Member of the Massachusetts Governor's Council from the 7th district
- In office 1947–1949
- Preceded by: James Marshall
- Succeeded by: John O'Brien

Personal details
- Born: April 29, 1913 Worcester, Massachusetts
- Died: November 5, 1970 (aged 57) Millbury, Massachusetts
- Party: Republican
- Alma mater: Boston University
- Occupation: Lawyer Insurance executive

= Warren G. Harris =

American politician (1913–1970)

Warren G. Harris (1913–1970) was an American politician and business executive who served as a member of the Massachusetts Governor's Council from 1947 to 1949.

==Early life==
Harris was born on April 29, 1913, in Worcester, Massachusetts. He was raised in Millbury, Massachusetts, where his father, Warren B. Harris, was a member of the school committee. Harris attended the Boston University College of Business Administration and School of Law.

==Political career==
In 1938, Harris was elected to the Millbury school committee.
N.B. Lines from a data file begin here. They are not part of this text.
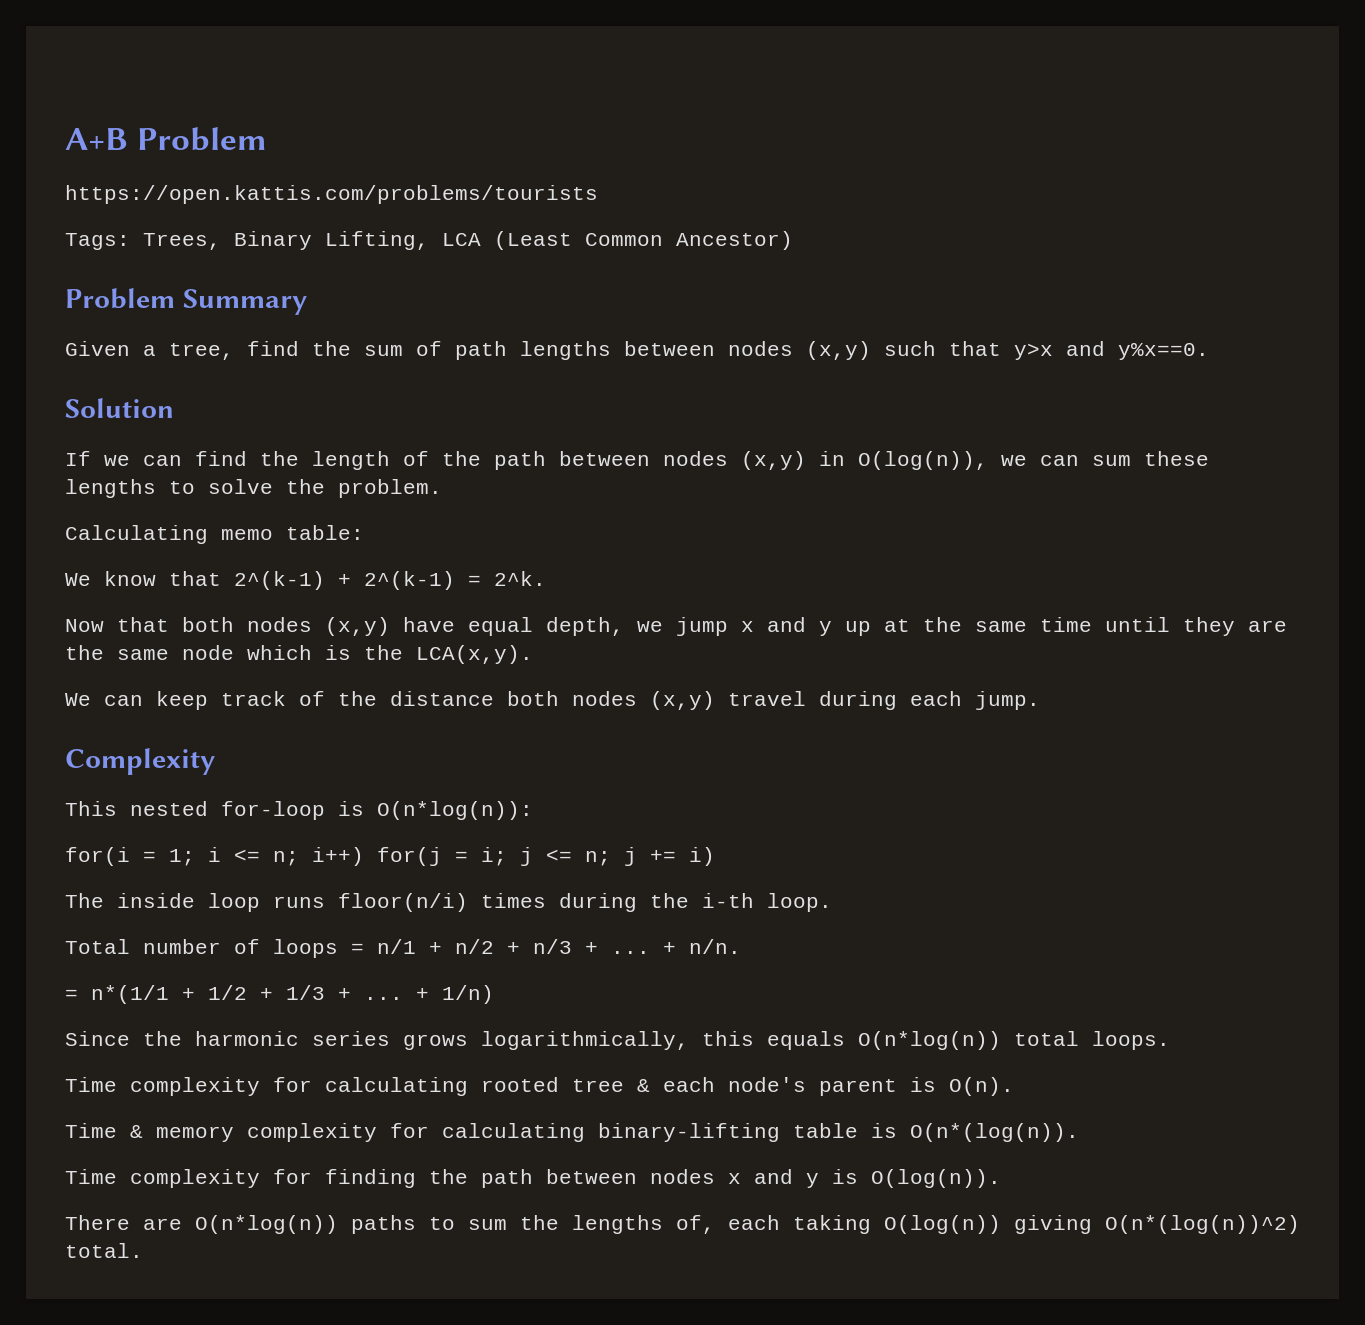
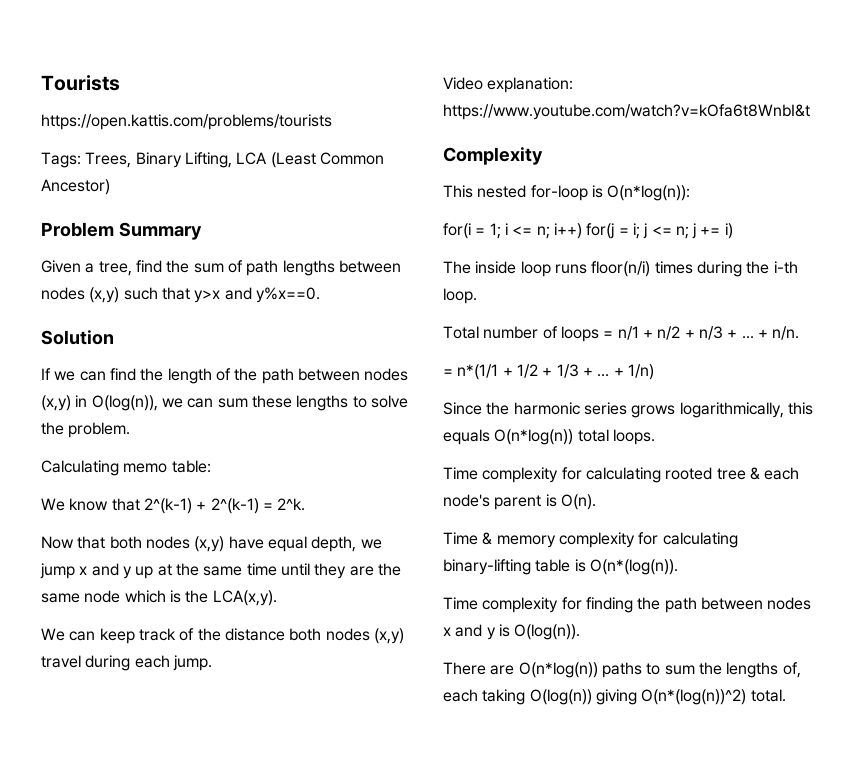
[65,127,268,151] A+B Problem -> [41,75,120,91] Tourists
(1040, 700) none -> [443,77,574,93] [443,104,810,120] // Video explanation: https://www.youtube.com/watch?v=kOfa6t8WnbI&t

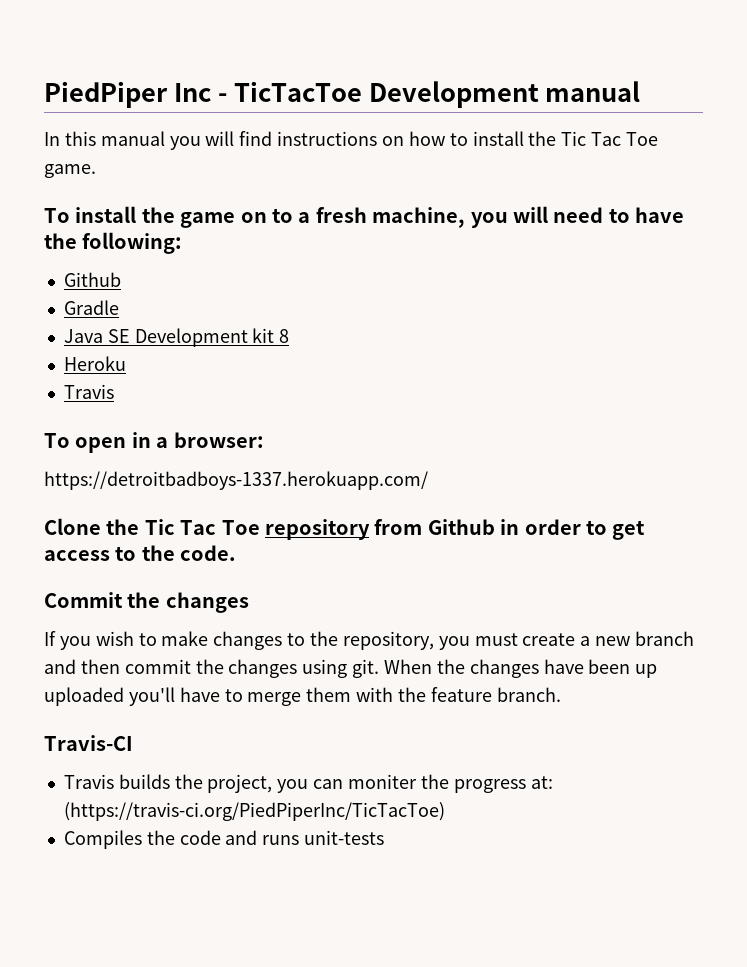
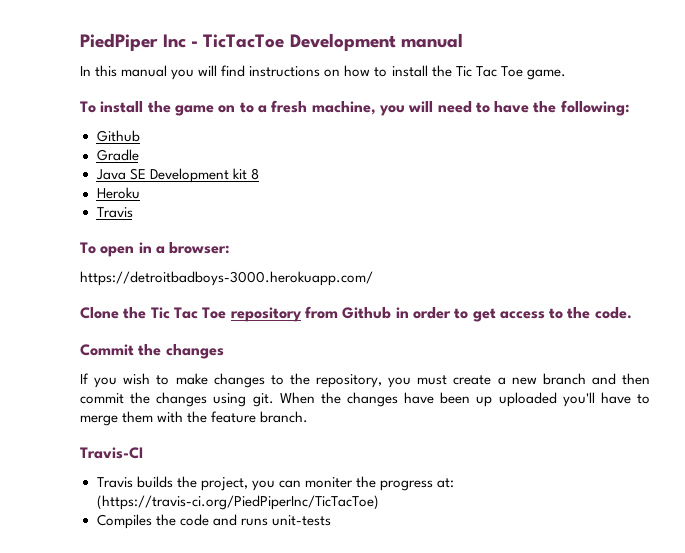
[44,471,428,490] https://detroitbadboys-1337.herokuapp.com/ -> [80,271,373,286] https://detroitbadboys-3000.herokuapp.com/

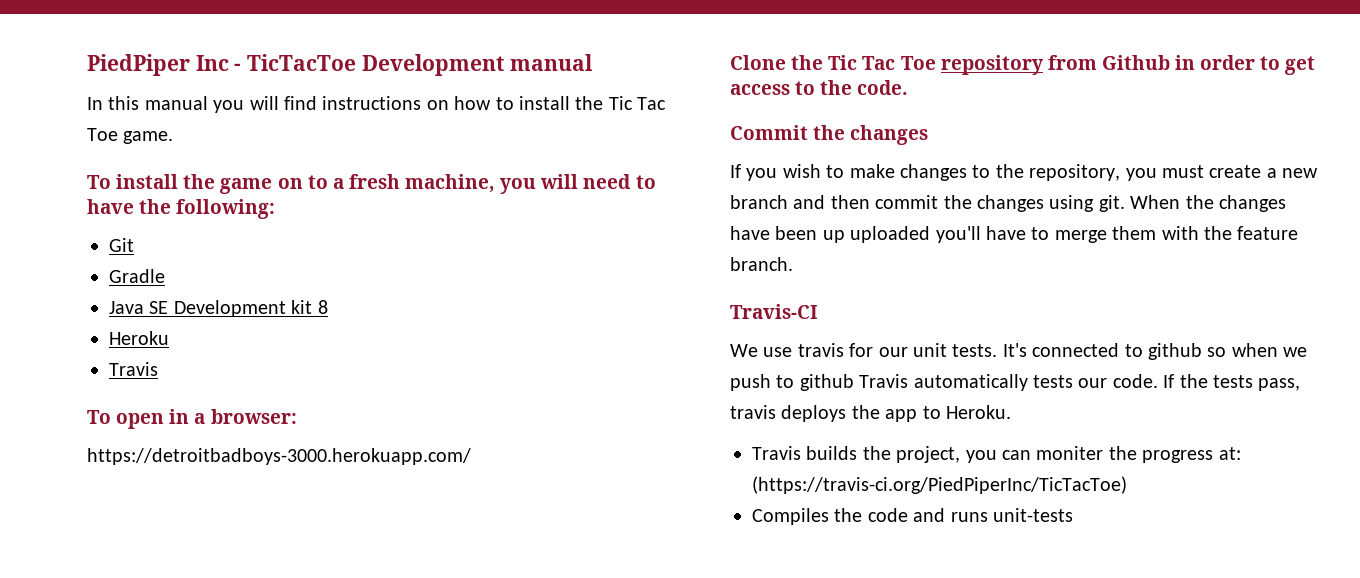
[96,130,140,142] Github -> [109,238,134,252] Git
(143, 453) none -> [730,343,1308,360] [730,374,1301,391] [730,405,1011,422] // We use travis for our unit tests. It's connected to github so when we push to github Travis automatically tests our code. If the tests pass, travis deploys the app to Heroku.

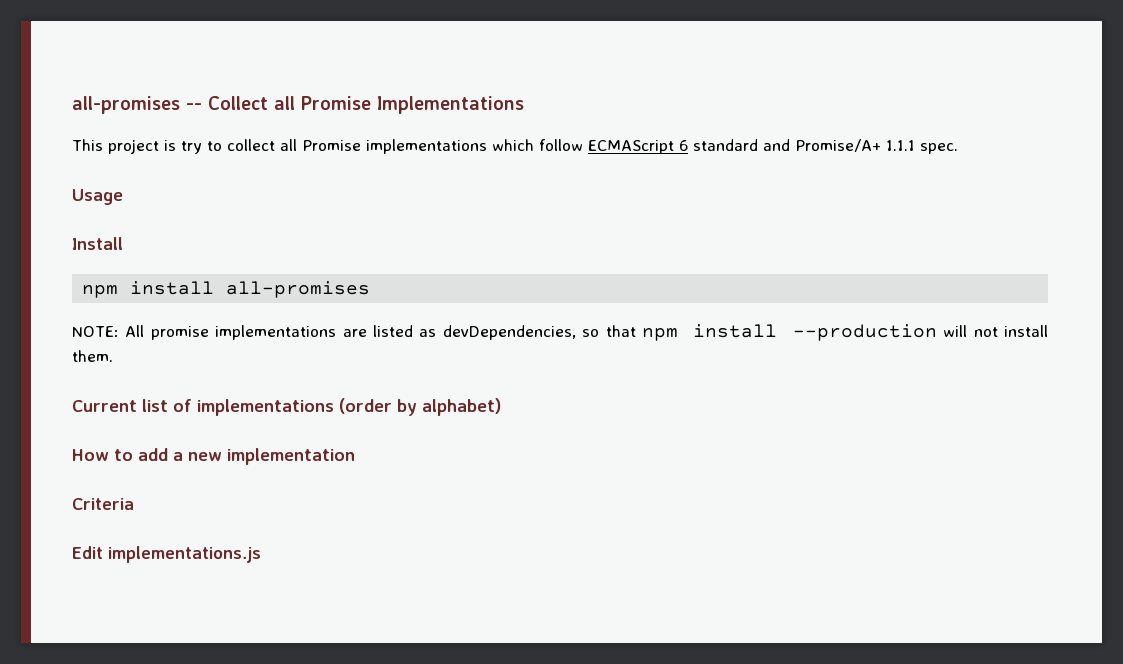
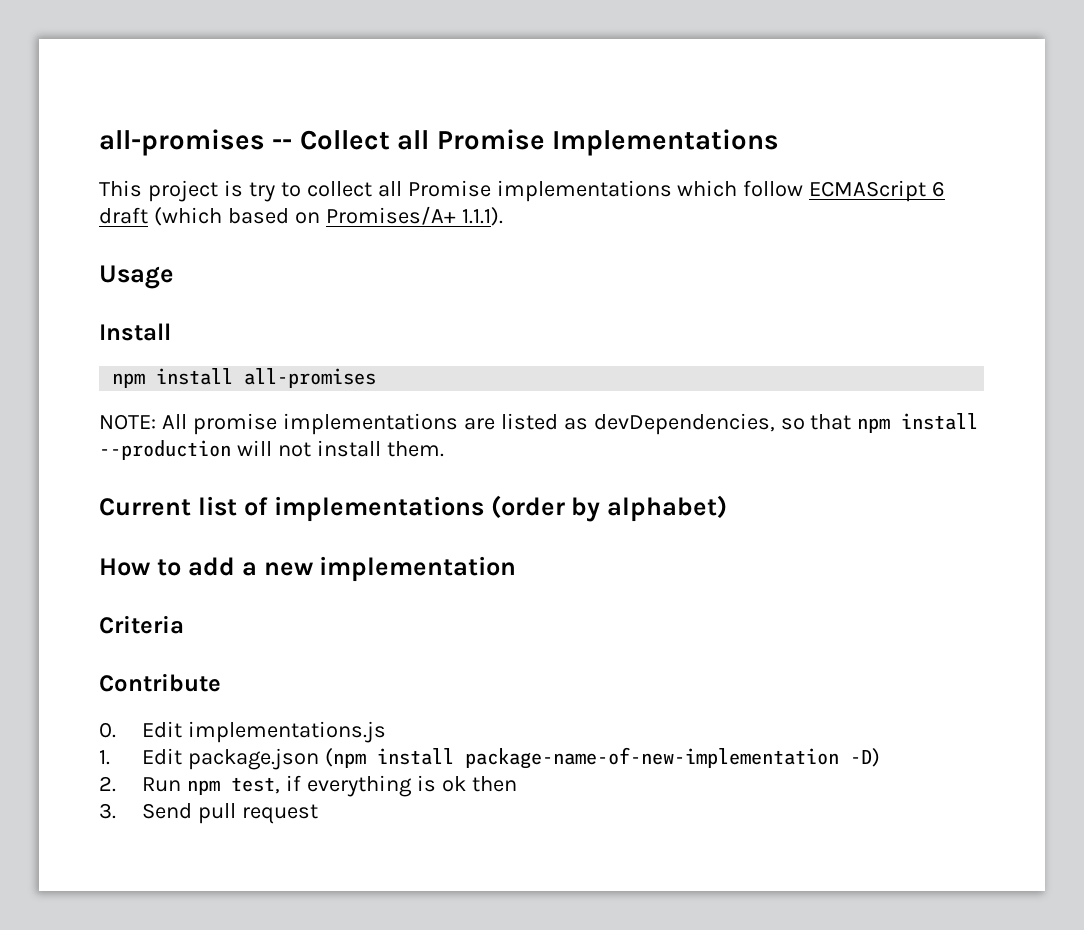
[693,139,958,154] standard and Promise/A+ 1.1.1 spec. -> [99,206,503,226] draft (which based on Promises/A+ 1.1.1).
(134, 504) none -> [99,673,221,692] [99,722,116,738] Contribute // 0.
(261, 554) none -> [99,747,880,770] [99,775,517,797] [99,803,318,824] // 1. Edit package.json (npm install package-name-of-new-implementation -D) // 2. Run npm test, if everything is ok then // 3. Send pull request

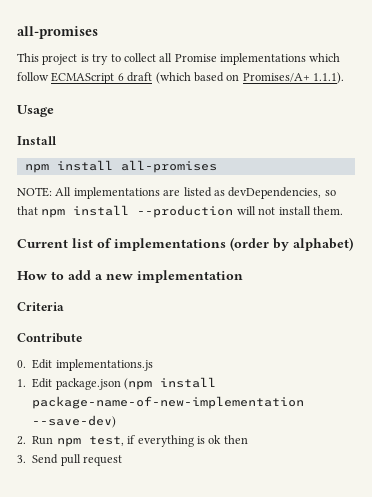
[99,129,780,156] all-promises -- Collect all Promise Implementations -> [17,26,98,39] all-promises
[192,413,277,435] promise -> (72, 191) none
[849,748,880,767] -D) -> [32,415,117,428] --save-dev)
He defeated the same candidate who beat his father in 1923. Harris was reelected in 1940. In addition to serving on the school committee, Harris was also the president of the town's Republican committee and Kiwanis.

In 1942, Harris enlisted in the United States Army. He served in the Pacific, African and Middle East theaters of World War II. He left the Army with the rank of Lieutenant.

In 1946, Harris was elected to the Massachusetts Governor's Council. He was defeated for reelection in 1948 by Democrat John O'Brien.

In 1950, Harris was a candidate for Lieutenant Governor of Massachusetts. He finished fifth in the five-candidate Republican primary behind former state treasurer Laurence Curtis, businessman and future John Birch Society founder Robert W. Welch, Jr., state senator Harris S. Richardson, and former Beverly Mayor Daniel E. McLean.

==Business career and personal life==
Harris owned two insurance firms, with offices in Millbury and Worcester.

During the late 1940s, he held three world records in speedboat racing.

==Death==
Around 10 pm on November 5, 1970, a fire broke out at Harris' home. Fire officials were unable to enter the home for over an hour. Harris' body was identified by dental records.